O governo também parece ver o foco nos déficits comerciais bilaterais como uma maneira de abordar o fato de que produtos da China parecem ter sido encaminhados por outros países para os Estados Unidos.
Depois que Trump impôs tarifas à China em seu primeiro mandato, muitas fábricas se mudaram para fora para evitar as tarifas, mas continuaram dependendo de peças, matérias-primas e tecnologia chinesas.
Com a nova fórmula de tarifas de Trump, países que têm sido o destino dessas fábricas e tiveram seus superávits comerciais com os Estados Unidos aumentados nos últimos anos serão duramente atingidos.
“Como a economia global agora está bastante integrada, os países têm sido capazes de mover produtos por terceiros para entrar em nosso mercado”, disse Mark DiPlacido, conselheiro de políticas na American Compass, um think tank econômico conservador.

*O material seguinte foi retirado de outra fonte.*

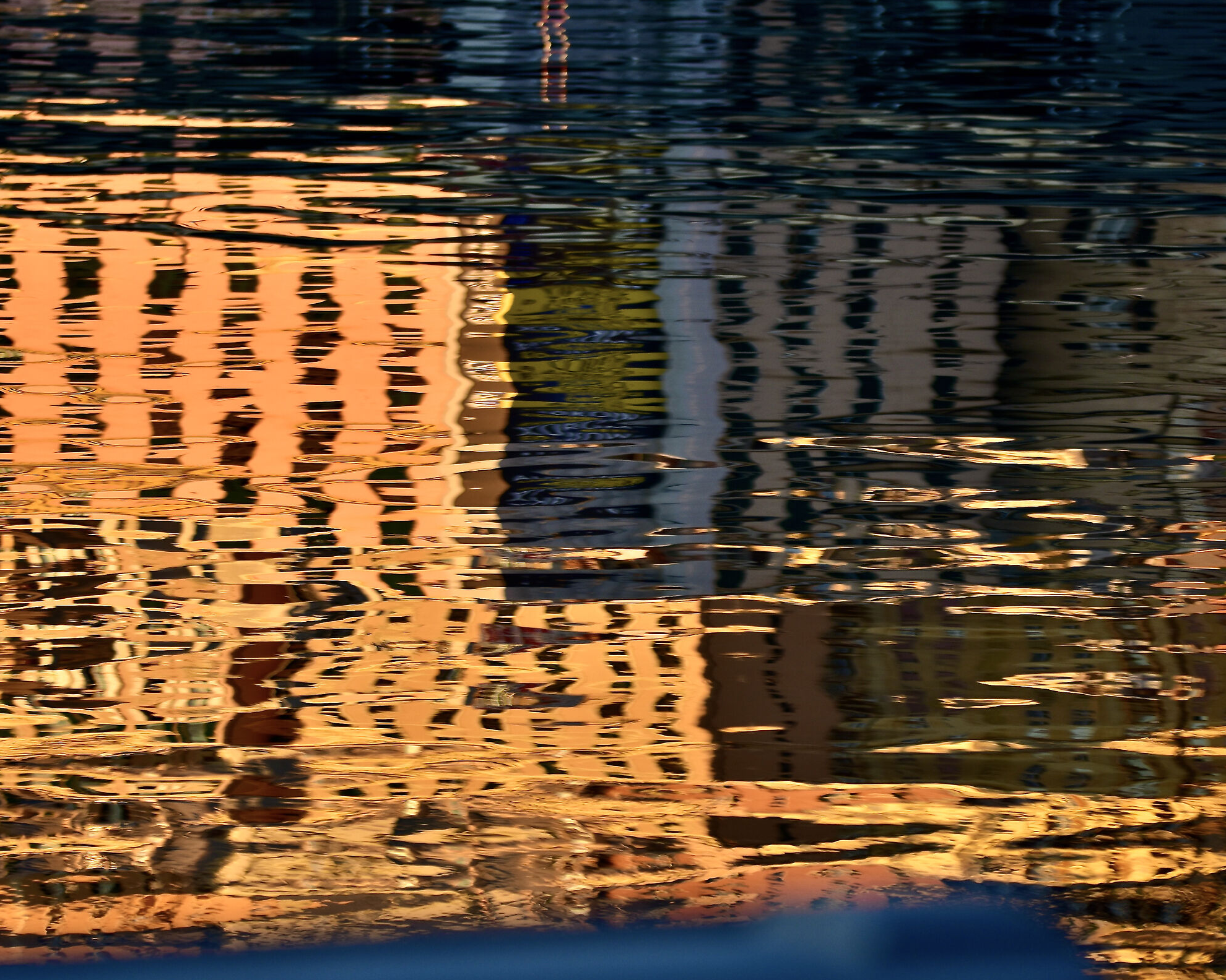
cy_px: 488
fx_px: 9289
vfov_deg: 6.0
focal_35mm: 256
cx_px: 489
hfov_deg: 7.5
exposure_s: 1/250
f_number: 5
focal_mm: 150
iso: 200
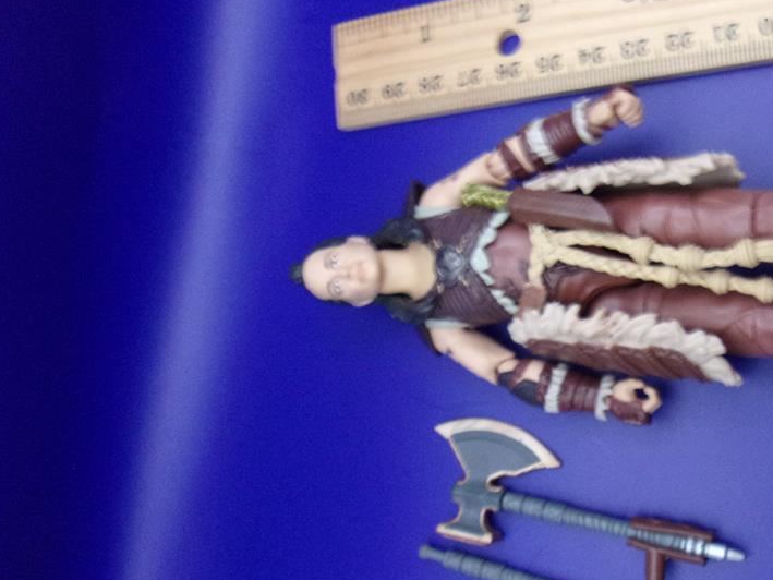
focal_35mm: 39
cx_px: 549
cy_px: 324
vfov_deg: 36.8
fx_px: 871
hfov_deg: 46.6
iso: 483
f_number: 3
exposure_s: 1/17
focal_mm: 4.9
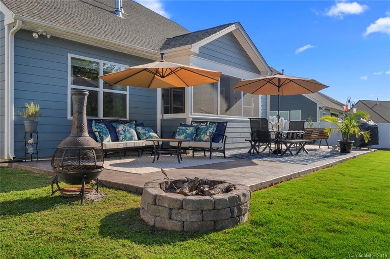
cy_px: 130
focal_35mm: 30
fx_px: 325
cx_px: 195
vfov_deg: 43.5
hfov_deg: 62.0
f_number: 13
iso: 250
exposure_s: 1/160
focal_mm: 20
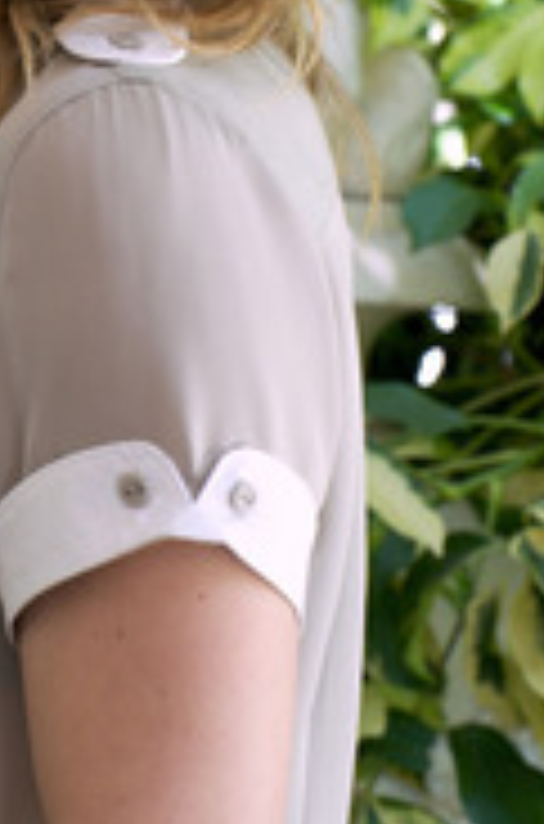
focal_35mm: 208
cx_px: -34
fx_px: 4741
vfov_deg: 9.9
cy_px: 104
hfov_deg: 6.5
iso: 640
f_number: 9
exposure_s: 1/60
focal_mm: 95
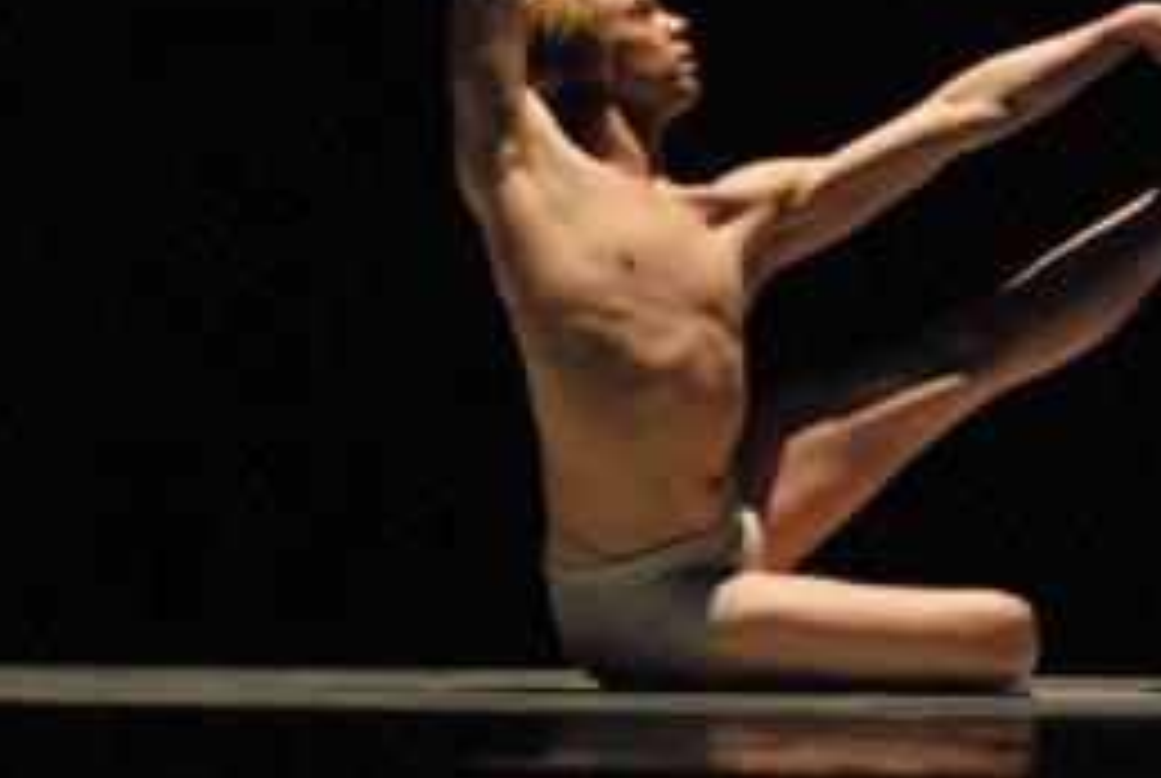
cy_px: 108
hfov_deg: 15.7
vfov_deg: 10.5
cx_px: 850
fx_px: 4200
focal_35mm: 130
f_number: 3.2
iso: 1600
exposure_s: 1/80
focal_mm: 50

À medida que o déficit comercial bilateral dos EUA com a China diminuiu, o déficit com outros países do sudeste asiático aumentou, disse ele.
“Então, não é mais suficiente apenas mirar na China”, disse ele. “É necessário ter essa linha de base global se quisermos ver o déficit comercial geral diminuir.”
Michael Pettis, professor de finanças na Universidade de Pequim que estuda o assunto, disse que as novas tarifas podem redirecionar a maneira como o comércio se move em certos países, mas ainda não farão muito para mudar o tamanho do déficit comercial geral que os Estados Unidos têm com o mundo.
“Eles estão focando o problema errado, déficits bilaterais”, disse Pettis.
Pettis vê o déficit comercial geral que os Estados Unidos têm com o mundo como um problema para a economia americana porque significa que a demanda do consumidor dos EUA por bens apoia a atividade manufatureira em outros lugares, como na China, em vez de nos Estados Unidos.
Mas ele insiste que os desequilíbrios comerciais que os Estados Unidos têm individualmente com outros países nem sempre refletem esse problema, e que as tarifas não necessariamente vão resolver isso.
Em sua visão, políticas governamentais em lugares como China, Alemanha, Coreia do Sul e Taiwan estão impulsionando grandes superávits comerciais. Todo superávit comercial precisa de um déficit para equilibrá-lo, e isso acaba inflando o déficit comercial dos EUA. Sem mudanças econômicas maiores na China e em outros países, esses problemas ainda persistirão, ele argumenta.
“Há um problema sério”, disse ele. “Não estamos vendo a melhor solução para esse problema.”
Outros economistas ainda contestam a ideia de que ter um déficit comercial geral com o resto do mundo é um problema para os Estados Unidos. Outros fatores, como gastos do governo dos EUA e fluxos de investimento, são os principais motores do déficit comercial dos EUA, não a demanda por bens, argumentam alguns economistas.
E eles dizem que, se as tarifas de Trump reduzirem o déficit comercial geral, será provavelmente porque afundaram a economia dos EUA ou afastaram investidores dos Estados Unidos ao minar a confiança mundial no dólar americano e em seus mercados.
Rodrik, o economista de Harvard, disse que não havia “absolutamente nenhuma relação entre o déficit comercial de um país e o quão bem ele está indo.” Ele apontou que tanto a Venezuela quanto a Rússia têm superávits comerciais.
“Os Estados Unidos realmente querem ser uma Venezuela ou uma Rússia?”